START Exercise passage

Frequently Asked Questions
Q: What is the difference between coconut milk and coconut water?
A: Coconut milk is the white liquid expressed from coconut meat while coconut water is the clear fluid from within a fresh coconut.
 
Q: Is coconut a nut or a fruit?
A: Coconut is the fruit of the coconut palm and botanically, it is classified as a simple dry fruit, fibrous drupe. Drupes are fleshy fruits with solitary seed and in this case, since the mesocarp (the middle part of a simple fruit) of coconut is fibrous or dry (in this case, called a husk), it’s termed as a fibrous drupe.
 
Q: Does coconut contain cholesterol?
A: Contrary to popular belief, coconut is cholesterol free.
 
Q: Do Kara products contain trans fat?
A: All Kara products are free from trans fat.
 
Q: What is so special about the saturated fats in coconut?

END Exercise passage

• **Things to do**
1) According to the coconut FAQ, how is coconut classified botanically?
2) Please pick up the coconut FAQ after its last line and continue it.
These rows come from a separate source.

START Given entries

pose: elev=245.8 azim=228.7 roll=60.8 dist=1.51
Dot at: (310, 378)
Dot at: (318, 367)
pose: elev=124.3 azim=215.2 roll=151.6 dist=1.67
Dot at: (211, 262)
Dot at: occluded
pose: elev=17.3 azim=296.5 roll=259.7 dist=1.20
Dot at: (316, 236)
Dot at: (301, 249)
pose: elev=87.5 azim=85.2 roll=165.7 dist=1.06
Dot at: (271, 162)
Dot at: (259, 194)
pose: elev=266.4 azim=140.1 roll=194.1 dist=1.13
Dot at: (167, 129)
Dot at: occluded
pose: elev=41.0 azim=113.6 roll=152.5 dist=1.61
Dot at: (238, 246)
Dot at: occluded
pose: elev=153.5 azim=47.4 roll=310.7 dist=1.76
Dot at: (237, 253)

END Given entries

• **Answer set**
1) As a simple dry fruit, a fibrous drupe.

2)
A:

While coconut is high in saturated fats, its fat content is unique and different from most other fats. Saturated fats found in coconuts are composed predominantly of medium-chain fatty acids (MCFA). Based on research, MCFA does not have a negative effect on cholesterol and can help to protect against heart disease. In addition, approximately 50% of the fatty acids in coconut are made up of lauric acid – an antiviral and antibacterial fatty acid that is also present in human breast milk.
* Source: Coconut: In Support of Good Health in the 21st Century by Mary G. Enig, Ph.D., F.A.C.N.

 
Q:

How can each part of coconut be used?

A:

Husk: The coir fibers found between the husk and the outer shell of a coconut is thick, strong and has high abrasion resistance so it’s typically used in mats, ropes, brushes and sacking.
Shell: The coconut shell can be made into charcoal, activated carbon, ladles, forks, handicraft works etc.
Water: Coconut water can be consumed fresh from the coconut and it serves as a natural isotonic beverage that helps replenishes essential electrolytes lost through heat or exertion.
Meat: The meat can be eaten raw, shredded, dried or grated to make into coconut milk.
Copra: Dried coconut meat, copra, can be made into coconut oil when crushed. The fiber left from crushed copra can be used as animal feeds known as copra pellets.